Paladar

Nipo-peruano com cara da Amauri

Luiz Américo Camargo

Eu só queria jantar

Nipo-peruano com cara da Amauri

01 maio 2013 | 23:12 por Luiz Américo Camargo

Em poucos lugares da cidade a influência do entorno é tão marcante quanto na Rua Amauri. Restaurantes casuais, lanchonetes, italianos, não importa: em menor ou maior grau, todos viram restaurantes da Rua Amauri. A mística não se desfaz nem no caso do Osaka, um nipo-peruano que integra uma cadeia internacional. O vaivém de carrões na porta, a hostess informando que só há lugar na área externa (embora o salão estivesse tranquilo) e a atmosfera dominante dispensam GPS: você sabe onde está. No caso da caprichada ambientação, até isso combina – embora o projeto arquitetônico esteja no padrão da rede Osaka, presente em cinco países.

Olhando com atenção o cardápio, encontramos sugestões frias e quentes, organizadas em diferentes itens e subitens, que aparentemente destacam apenas o Japão e o Peru (e, em especial, o estilo nikkei). Mas, aqui e ali, surgem elementos chineses e tailandeses. O menu, no fim das contas, é tão diverso que pode confundir. Dá para só beliscar ou fazer uma refeição mais substanciosa. Se é para escolher, diria que os pratos quentes são as pedidas mais instigantes, o que já vou explicar mais detalhadamente.

Osaka: menu variado permite beliscar ou fazer uma refeição completa. FOTO: Márcio Fernandes/Estadão

Ficou com água na boca?

No balcão, comandado pelo sushiman Rafael Hidaka, é possível pedir niguiris tradicionais bem construídos e servidos em boa temperatura (pares entre R$ 14 e R$ 28).
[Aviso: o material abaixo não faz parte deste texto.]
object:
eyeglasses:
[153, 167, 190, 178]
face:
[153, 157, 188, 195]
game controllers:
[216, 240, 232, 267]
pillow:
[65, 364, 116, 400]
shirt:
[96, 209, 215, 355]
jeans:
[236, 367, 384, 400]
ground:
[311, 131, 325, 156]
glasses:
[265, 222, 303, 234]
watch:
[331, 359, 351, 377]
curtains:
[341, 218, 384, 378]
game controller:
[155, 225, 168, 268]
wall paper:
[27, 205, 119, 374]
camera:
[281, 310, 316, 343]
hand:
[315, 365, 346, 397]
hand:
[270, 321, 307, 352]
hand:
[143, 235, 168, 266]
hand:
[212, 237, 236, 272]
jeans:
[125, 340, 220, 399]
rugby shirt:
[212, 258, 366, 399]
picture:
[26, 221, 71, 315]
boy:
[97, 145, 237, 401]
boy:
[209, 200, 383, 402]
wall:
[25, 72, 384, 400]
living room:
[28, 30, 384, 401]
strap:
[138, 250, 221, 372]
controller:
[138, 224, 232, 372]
E variações “Osaka style”, mais caras e por vezes menos equilibradas, como o de kobe beef e o baterá osk, com atum, crocante de tempurá, ovas. Outras sugestões frias, como o tiradito nikkei (porções de R$ 25 e R$ 42) e o ceviche clássico (R$ 46, feito com dourado-do-mar) são delicados, quem sabe até demais, como a subestimar a tolerância do público paulistano à acidez e ao ardor.
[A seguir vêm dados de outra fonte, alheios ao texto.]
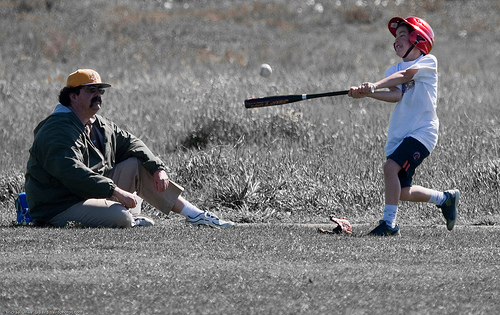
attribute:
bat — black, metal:
[240, 85, 376, 109]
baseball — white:
[259, 64, 273, 80]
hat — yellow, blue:
[61, 64, 112, 89]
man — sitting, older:
[21, 65, 242, 228]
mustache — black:
[86, 96, 104, 108]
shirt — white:
[379, 56, 439, 155]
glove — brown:
[315, 212, 355, 239]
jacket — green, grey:
[21, 100, 164, 223]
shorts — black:
[380, 137, 431, 188]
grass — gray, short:
[1, 222, 499, 314]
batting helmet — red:
[388, 15, 433, 57]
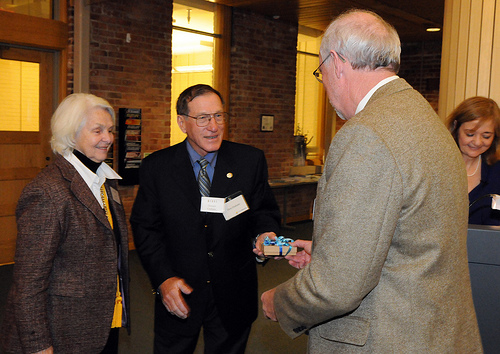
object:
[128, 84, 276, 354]
person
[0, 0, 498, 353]
gathering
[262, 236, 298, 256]
gift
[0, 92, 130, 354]
woman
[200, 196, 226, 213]
tag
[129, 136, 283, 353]
suit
Confesso que não senti grande entusiasmo com petiscos, tapas e afins, como as causitas shiromi (R$ 14), os anticuchos de polvo (R$ 18) e o grill ebi tan (crocantes de camarão, entre R$ 22 e R$ 38), inclusive porque as quantidades são marotamente econômicas. Mas fiquei bem mais animado com a cozinha do chef Juan Carlos Arnaiz em principais como o takô panka misso (R$ 42), o polvo confitado e finalizado na grelha, e sakana ishiyaki, o robalo na chapa (R$ 58), aromáticos e de sabor potente. Sobre o peixe, um alerta. Como ele chega fumegando e respingando, proteja-se com o guardanapo (numa das visitas, entrei de camisa azul e saí, digamos, com uma camisa pintalgada de vermelho).

Por fim, com relação às sobremesas, é bom ver alguém exercitando a pâtisserie para além de tiramissu, panna cotta e crème brûlée (nada contra esses clássicos; mas que tal variar?). A lista de postres do Osaka é interessante e propõe boas combinações de doçura, amargor e acidez. Recomendo, no geral, uma boa olhada na carta; e, em particular, o suspiro clássico (R$ 16), com granita de chicha morada, e o Osaka flan, pudim sobre bolo de chocolate e granita de cítricos.

Por que este restaurante?
Porque é uma novidade.

Vale?
Cuidado com os tira-gostos e os sushis especiais. Os pratos quentes e as sobremesas são bons. Mas é difícil comer por menos de R$ 100. Arrisque.

Onde fica – Osaka
End. R. Amauri, 234, Jd. Europa
Tel. 3073-0234.
Horários. 12h/15h e 19h/24h (6ª, das 12h/ 15h e 19h/1h; sáb., 12h/17h e 19h30/1h. Fecha dom.).